I know a lot of you don't care for Limbaugh,

but he had a lot on the McDonald decision today that ought to be heard and thought about. I'm going to excerpt a bit here:
Of all the ways this court could have affirmed their decision to choose this, and Justice Thomas' opinion on this, as I say, is a genuine momentous history lesson. What liberal can argue with this? In a Chicago case, no less, in a Chicago case. Now, here's page 28, the court's opinion. "In debating the Fourteenth Amendment, the 39th Congress referred to the right to keep and bear arms as a fundamental right deserving of protection. Senator Samuel Pomeroy described three 'indispensable' 'safeguards of liberty under our form of Government.' 39th Cong. Globe 1182. One of these, he said, was the right to keep and bear arms: 'Every man . . . should have the right to bear arms for the defense of himself and family and his homestead. And if the cabin door of the freedman is broken open --" freedman is a new freed slave. "If the cabin door of the freedman is broken open and the intruder enters for purposes as vile as were known to slavery, then should a well-loaded musket be in the hand of the occupant to send the polluted wretch to another world, where his wretchedness will forever remain complete." That's in today's ruling! And that is, again, from Samuel Pomeroy from the 39th Congress.

Well, okay. "In debating the Fourteenth Amendment, the 39th Congress referred to the right to keep and bear arms as a fundamental right --" I'm reading directly from page 28 of the ruling here. "In debating the Fourteenth Amendment, the 39th Congress referred to the right to keep and bear arms as a fundamental right deserving of protection. Senator Samuel Pomeroy described three 'indispensable' 'safeguards of liberty under our form of Government.' One of these, he said, was the right to keep and bear arms: 'Every man . . . should have the right to bear arms for the defense of himself and family and his homestead," meaning house. "If the cabin door," the front door, "of the newly freed slave is broken open," somebody storms in, "and the intruder enters for purposes as vile as were known to slavery," as in a lynching, "then should a well-loaded musket," meaning a fully loaded shotgun "be in the hand of the [freed slave] to send the polluted wretch--" i.e., the intruder "--to another world," -- i.e., hell "--where his wretchedness will forever remain complete." That is quoted page 28 in the ruling of the Supreme Court today.
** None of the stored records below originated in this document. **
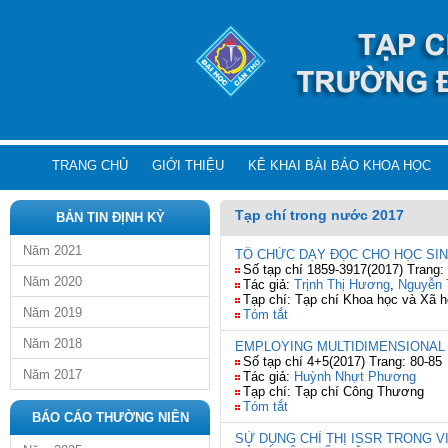
TRANG CHỦ
GIỚI THIỆU
KÊ KHAI BÀI BÁO KHOA HỌC
Tạp chí trong nước 2017
BẢN TIN ĐỊNH KỲ
Năm 2021
TỔ CHỨC DẠY ĐỌC CHO HỌC SIN
Số tạp chí 1859-3917(2017) Trang:
Năm 2020
Tác giả:
Trịnh Thị Hương
,
Nguyễn 
Tạp chí: Tạp chí Khoa học và Xã h
Năm 2019
Tóm tắt
Năm 2018
EMPLOYING MULTIDIMENSIONAL 
Số tạp chí 4+5(2017) Trang: 80-85
Năm 2017
Tác giả:
Huỳnh Nhựt Phương
Tạp chí: Tạp chí Công Thương
Tóm tắt
BÁO CÁO THƯỜNG NIÊN
SỬ DỤNG CHỈ THỊ ISSR TRONG VI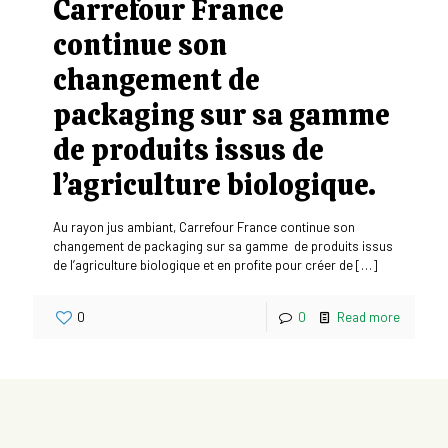
Carrefour France
continue son
changement de
packaging sur sa gamme
de produits issus de
l’agriculture biologique.
Au rayon jus ambiant, Carrefour France continue son
changement de packaging sur sa gamme de produits issus
de l’agriculture biologique et en profite pour créer de
[…]
0
0
Read more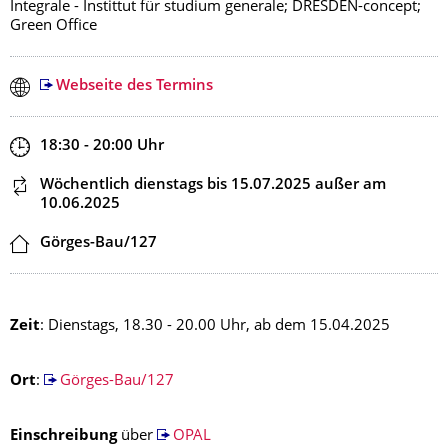
Integrale - Instittut für studium generale; DRESDEN-concept;
Green Office
Webseite des Termins
Zeit
18:30 - 20:00
Uhr
Dieser Termin wiederholt sich
Wöchentlich dienstags
bis 15.07.2025
außer am
10.06.2025
Ort
Görges-Bau/127
Zeit
: Dienstags, 18.30 - 20.00 Uhr, ab dem 15.04.2025
Ort
:
Görges-Bau/127
Einschreibung
über
OPAL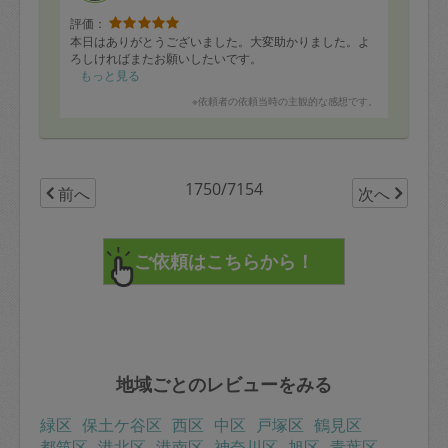
評価：
本日はありがとうございました。大変助かりました。よ
ろしければまたお願いしたいです。
もっと見る
※依頼者の依頼当時の主観的な感想です。
1750/7154
前へ
次へ
地域ごとのレビューをみる
緑区
保土ケ谷区
西区
中区
戸塚区
鶴見区
都筑区
港北区
港南区
神奈川区
旭区
青葉区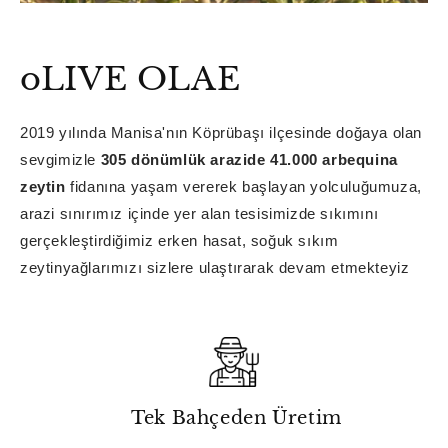
oLIVE OLAE
2019 yılında Manisa'nın Köprübaşı ilçesinde doğaya olan
sevgimizle
305 dönümlük arazide 41.000 arbequina
zeytin
fidanına yaşam vererek başlayan yolculuğumuza,
arazi sınırımız içinde yer alan tesisimizde sıkımını
gerçekleştirdiğimiz erken hasat, soğuk sıkım
zeytinyağlarımızı sizlere ulaştırarak devam etmekteyiz
Tek Bahçeden Üretim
Page 29: "Evidence from the period immediately following the Amendment’s ratification confirms that that right was considered fundamental. In an 1868 speech addressing the disarmament of freedmen..." newly freed slaves. Freedmen, by the way, one word, it's an actual term used back then "... Representative Stevens emphasized the necessity of the right: 'Disarm a community and you rob them of the means of defending life. Take away their weapons of defense and you take away the inalienable right of defending liberty.' 'The fourteenth amendment, now so happily adopted, settles the whole question.” And in debating the Civil Rights Act of 1871, Congress routinely referred to the right to keep and bear arms and decried the continued disarmament of blacks in the South." Page 28-29 of the Supreme Court ruling today. So the Supreme Court not only confirmed that the Second Amendment means what it says but it used or uses discrimination and abuses against blacks post-Civil War, newly freed slaves to make their point. I hope somebody asks the solicitor general Elena Kagan about this today or at some point. Her confirmation hearings, otherwise known as the rubber-stamp committee, gets underway in about 11 minutes.
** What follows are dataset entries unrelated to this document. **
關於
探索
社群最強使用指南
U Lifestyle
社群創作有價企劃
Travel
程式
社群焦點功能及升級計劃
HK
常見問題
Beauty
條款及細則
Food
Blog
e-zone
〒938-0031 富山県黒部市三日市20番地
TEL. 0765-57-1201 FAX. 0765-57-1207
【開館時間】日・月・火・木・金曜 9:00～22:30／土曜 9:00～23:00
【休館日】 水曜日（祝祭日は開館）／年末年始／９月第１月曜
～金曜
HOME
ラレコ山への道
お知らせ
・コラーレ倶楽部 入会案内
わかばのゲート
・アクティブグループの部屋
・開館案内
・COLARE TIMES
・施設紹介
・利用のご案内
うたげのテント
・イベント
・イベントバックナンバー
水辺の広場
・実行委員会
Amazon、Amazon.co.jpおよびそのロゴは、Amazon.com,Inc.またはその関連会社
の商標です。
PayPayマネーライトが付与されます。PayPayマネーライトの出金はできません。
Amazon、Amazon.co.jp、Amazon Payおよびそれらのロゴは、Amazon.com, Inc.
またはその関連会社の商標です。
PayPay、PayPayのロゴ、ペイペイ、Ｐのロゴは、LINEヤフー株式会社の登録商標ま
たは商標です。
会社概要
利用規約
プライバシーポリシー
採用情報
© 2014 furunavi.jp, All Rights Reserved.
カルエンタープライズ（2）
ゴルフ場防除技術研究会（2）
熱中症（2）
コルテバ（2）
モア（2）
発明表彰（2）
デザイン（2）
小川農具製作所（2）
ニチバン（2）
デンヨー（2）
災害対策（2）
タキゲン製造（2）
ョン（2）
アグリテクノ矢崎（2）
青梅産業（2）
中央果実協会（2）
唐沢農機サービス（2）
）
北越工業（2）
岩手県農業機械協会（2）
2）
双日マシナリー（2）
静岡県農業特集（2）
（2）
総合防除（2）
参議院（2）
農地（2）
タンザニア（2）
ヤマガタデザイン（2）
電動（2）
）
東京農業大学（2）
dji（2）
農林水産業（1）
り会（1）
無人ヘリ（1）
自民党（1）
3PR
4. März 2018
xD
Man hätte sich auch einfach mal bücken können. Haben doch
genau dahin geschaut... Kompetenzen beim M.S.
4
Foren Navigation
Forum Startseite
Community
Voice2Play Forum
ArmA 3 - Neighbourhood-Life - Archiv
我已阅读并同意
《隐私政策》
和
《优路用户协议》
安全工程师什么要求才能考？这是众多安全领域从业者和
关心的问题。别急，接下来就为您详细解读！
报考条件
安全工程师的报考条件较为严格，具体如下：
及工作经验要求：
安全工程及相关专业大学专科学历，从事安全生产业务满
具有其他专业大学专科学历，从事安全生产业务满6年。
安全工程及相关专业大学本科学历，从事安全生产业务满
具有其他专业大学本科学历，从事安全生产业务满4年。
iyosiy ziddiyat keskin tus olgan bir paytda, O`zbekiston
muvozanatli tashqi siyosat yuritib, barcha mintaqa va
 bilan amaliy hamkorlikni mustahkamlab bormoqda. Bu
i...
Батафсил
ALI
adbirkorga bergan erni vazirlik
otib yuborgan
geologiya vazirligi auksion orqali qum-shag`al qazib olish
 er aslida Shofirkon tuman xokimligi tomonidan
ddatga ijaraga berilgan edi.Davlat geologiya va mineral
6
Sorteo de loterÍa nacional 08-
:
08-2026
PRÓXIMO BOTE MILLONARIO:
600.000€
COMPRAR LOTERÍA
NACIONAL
The rest of the transcript is here.

At this point I'm going to borrow from Kevin(again) on this particular matter:
"Just to insert, the Dred Scott court listed "those liberties that are fundamental to a democratic society and rooted in the traditions of the American people" and here I repeat Chief Justice Taney's listing of the rights that could not be conferred upon blacks, free or slave:
(Citizenship) would give to persons of the negro race, who were recognized as citizens in any one State of the Union, the right to enter every other State whenever they pleased, singly or in companies, without pass or passport, and without obstruction, to sojourn there as long as they pleased, to go where they pleased at every hour of the day or night without molestation, unless they committed some violation of law for which a white man would be punished; and it would give them the full liberty of speech in public and in private upon all subjects upon which its own citizens might speak; to hold public meetings upon political affairs, and to keep and carry arms wherever they went.
Those liberties. In 1856 the Supreme Court wasn't yet willing to reinterpret a "living Constitution," so instead the Court's members decided that excluding an entire race of people from its protections was perfectly valid. It's only a little damage, and it's for public safety, you know."
And let it not be forgotten that the man this case was about, Mr. McDonald, is black. Prevented by the laws of Chicago from owning a handgun.

Let's rejoice that a majority of the Court recognized the importance of the 2nd to freedom and individual liberty, and despair that four of the Justices would rather see rights decided by what they personally feel, no matter how many suffer for the sake of their feelings.